The Russian newspaper Pravda has published an official apology last week for an anti-Semitic article that was printed in its pages in early May, the World Jewish Congress reported.
Editors ran a retraction last week on Page 2 of statements made in the May 5 article that charged that Jews engage in ritual murders, a trumped-up charge that often led to pogroms in czarist Russia.
The article also linked the murders of three Russian Orthodox priests to the long-standing efforts by American members of the Lubavitch movement to gain the release of their religious texts held at the Lenin Library in Moscow.
The apology was published by the editors in reaction to a letter to the editor, signed by Leonid Goldin, which said the article, “discredits the socialist movement, which has entered a difficult period.
“How can you provoke a further round of suspicions and witch hunts?” Goldin asked.
The editors acknowledged that “L. Goldin is right.
“Untested, unjustified statements occurred in the article ‘Satan’s Tribe’ through the author’s fault,” they wrote.

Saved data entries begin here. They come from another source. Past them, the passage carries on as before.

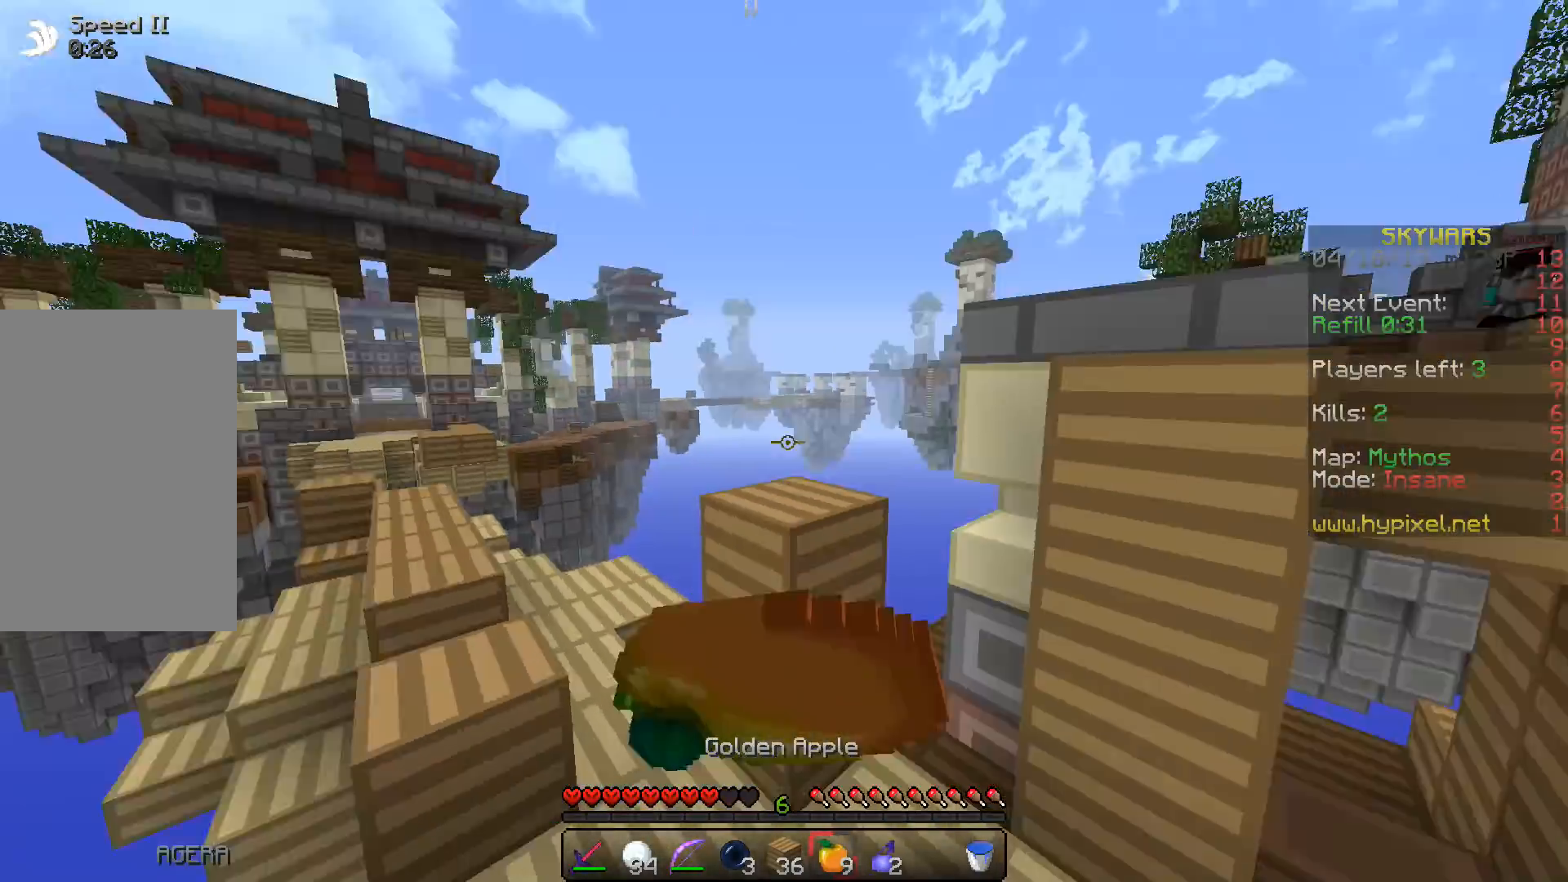
{"keys": ["d", "w"], "events": [[300, "a", "up"], [300, "d", "down"]]}
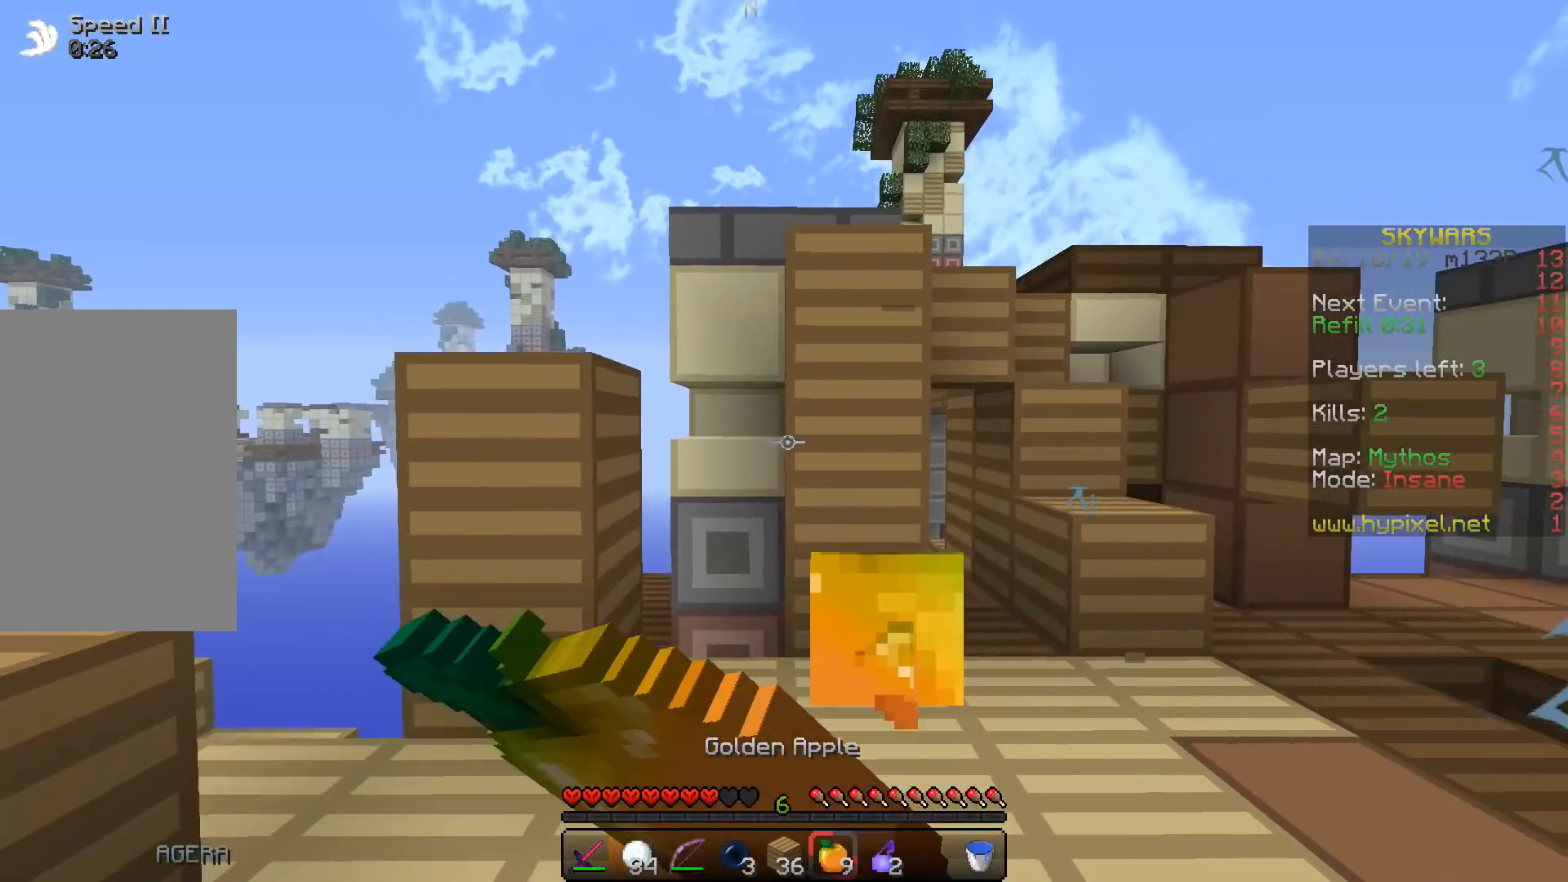
{"keys": ["d", "w"], "events": []}
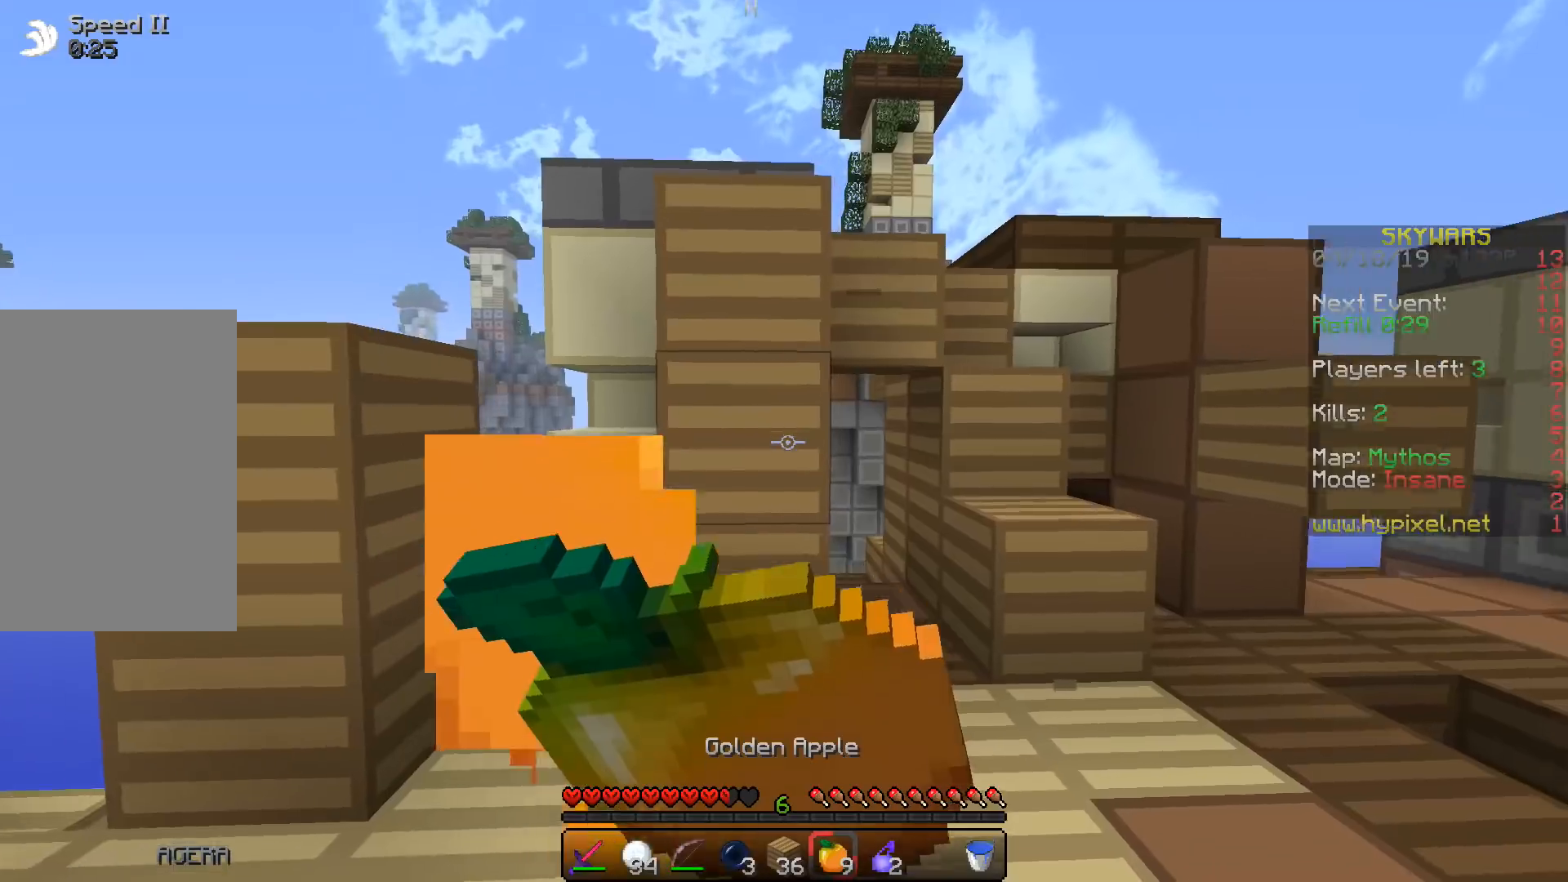
{"keys": ["d", "w"], "events": []}
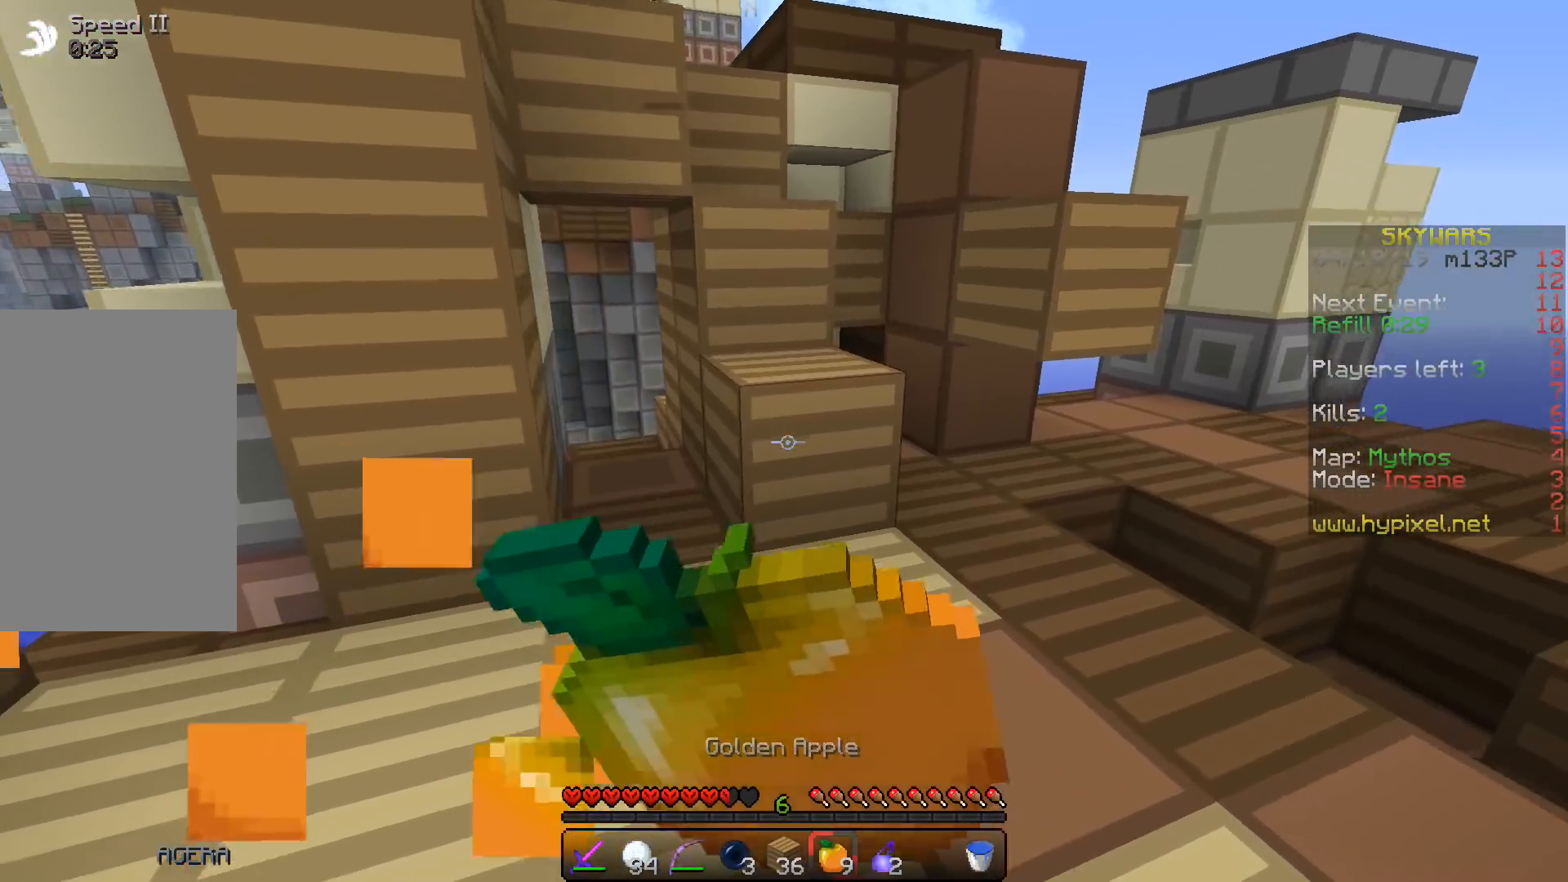
{"keys": ["w"], "events": [[50, "d", "up"], [350, "space", "down"], [483, "space", "up"]]}
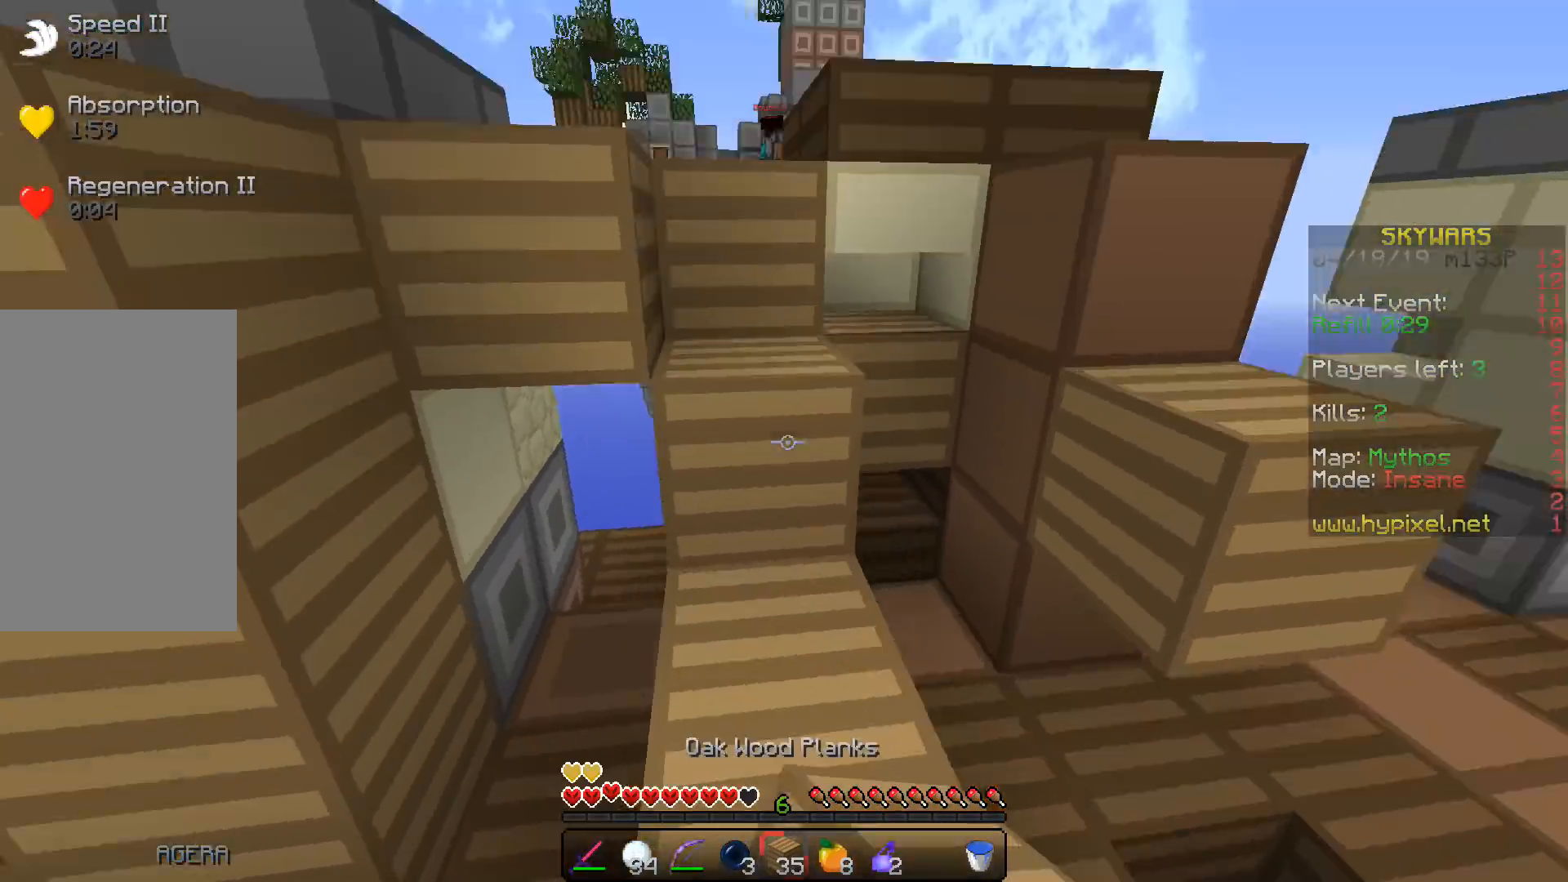
{"keys": ["w"], "events": [[300, "space", "down"], [483, "space", "up"]]}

The editors then wrote that they “offered their apologies to the readers.”
They added, “At the same time, we think it is necessary to underline that our newspaper, as before, stands on positions of internationalism and is opposed to inciting hatred.”
Both the U.S. State Department and the Russian government have condemned the article.
The Russian Foreign Ministry has also issued a full retraction of the article, according to Mark Levin, executive director of the National Conference on Soviet Jewry.